After three months of honeymoon and travel, Puy-Pradal and Sola re-embark on the 'Montesquieu'. Béatrice is angry about her father's liaison and tries to find someone to open her father's eyes to what he is doing. Kermao agrees but is surprised by Puy-Pradal with Sola; the deputy breaks off with the actress. Béatrice complains that Kermao was embracing Sola and refuses to speak to him. Gerville reconciles the lovers and manages to convince Puy-Pradal to give his consent to their marriage. Sola Myrrhis will join the Comédie Française, as the deputy has found her talent to be absolutely right. Puy-Pradal, however, learns that he will be part of a ministerial re-shuffle.

==Film==

A 1931 Jean de la Cour film of the piece was released in May 1932 with Edith Manet (Béatrice), Max Dearly (Puy-Pradal), Lucienne Herval (Sola Myrrhis), Pierre Magnier (Gerville), Roger Bourdin (Kermao), Germaine Roger (Betty), Robert Darthez (Bellory), Hubert Daix (the doctor), Henri Levêque (Haubourdin), Pierre Clarel (Pinson), Robert Brummel, Jacques Erwin (officers).

==Recordings==
Various excerpts were recorded in 1928 and 1932 including some by members of the original cast.

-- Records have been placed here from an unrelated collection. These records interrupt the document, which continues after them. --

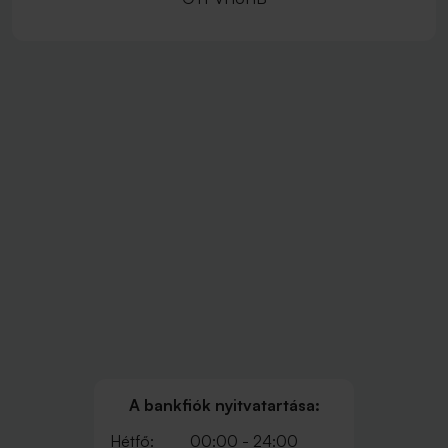
A bankfiók nyitvatartása:
Hétfő:
00:00 - 24:00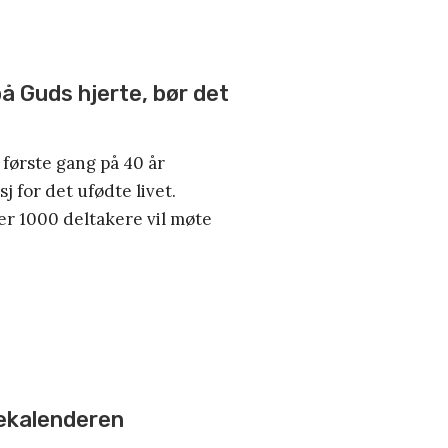
på Guds hjerte, bør det
første gang på 40 år
 for det ufødte livet.
r 1000 deltakere vil møte
ekalenderen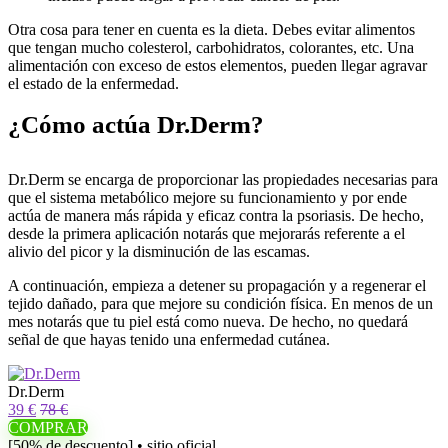
Otra cosa para tener en cuenta es la dieta. Debes evitar alimentos
que tengan mucho colesterol, carbohidratos, colorantes, etc. Una
alimentación con exceso de estos elementos, pueden llegar agravar
el estado de la enfermedad.
¿Cómo actúa Dr.Derm?
Dr.Derm se encarga de proporcionar las propiedades necesarias para
que el sistema metabólico mejore su funcionamiento y por ende
actúa de manera más rápida y eficaz contra la psoriasis. De hecho,
desde la primera aplicación notarás que mejorarás referente a el
alivio del picor y la disminución de las escamas.
A continuación, empieza a detener su propagación y a regenerar el
tejido dañado, para que mejore su condición física. En menos de un
mes notarás que tu piel está como nueva. De hecho, no quedará
señal de que hayas tenido una enfermedad cutánea.
Dr.Derm
39 €
78 €
COMPRAR
[50% de descuento] • sitio oficial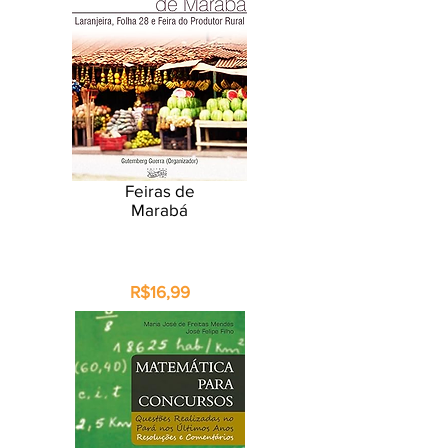
Feiras de
Marabá
R$16,99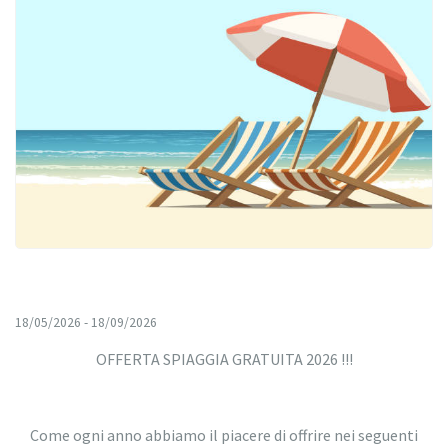
18/05/2026 - 18/09/2026
OFFERTA SPIAGGIA GRATUITA 2026 !!!
Come ogni anno abbiamo il piacere di offrire nei seguenti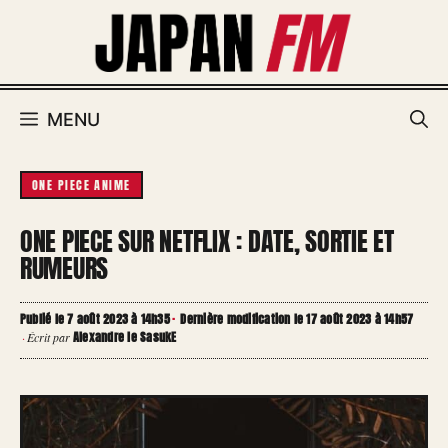
Aller
au
contenu
MENU
ONE PIECE ANIME
ONE PIECE SUR NETFLIX : DATE, SORTIE ET
RUMEURS
Publié le 7 août 2023 à 14h35
·
Dernière modification le 17 août 2023 à 14h57
Alexandre le SasukE
·
Écrit par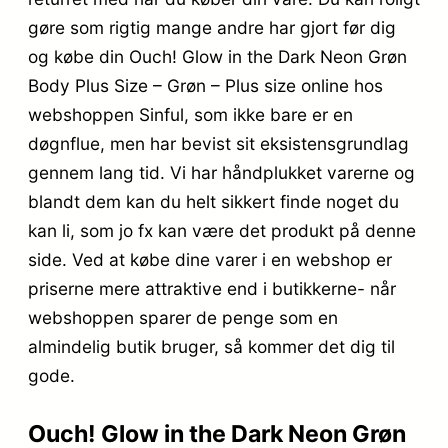
gøre som rigtig mange andre har gjort før dig
og købe din Ouch! Glow in the Dark Neon Grøn
Body Plus Size – Grøn – Plus size online hos
webshoppen Sinful, som ikke bare er en
døgnflue, men har bevist sit eksistensgrundlag
gennem lang tid. Vi har håndplukket varerne og
blandt dem kan du helt sikkert finde noget du
kan li, som jo fx kan være det produkt på denne
side. Ved at købe dine varer i en webshop er
priserne mere attraktive end i butikkerne- når
webshoppen sparer de penge som en
almindelig butik bruger, så kommer det dig til
gode.
Ouch! Glow in the Dark Neon Grøn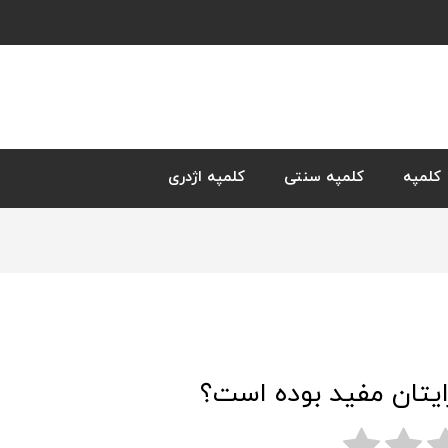
کلمپه
کلمپه سنتی
کلمپه اژدری
ایتان مفید بوده است؟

Coups de Roulis was recorded in full and released in October 1963 with the Chorale Lyrique and Orchestre Lyrique de l'O.R.T.F. conducted by Marcel Cariven, with Lina Dachary, Claudine Collart, Gaston Rey, Aimé Doniat, Jacques Pruvost and René Lenoty. A further recording with soloists, the Chorus and Orchestra of Les Frivolités Parisiennes conducted by Alexandra Cravero was released by B Records in 2024, with a new orchestration.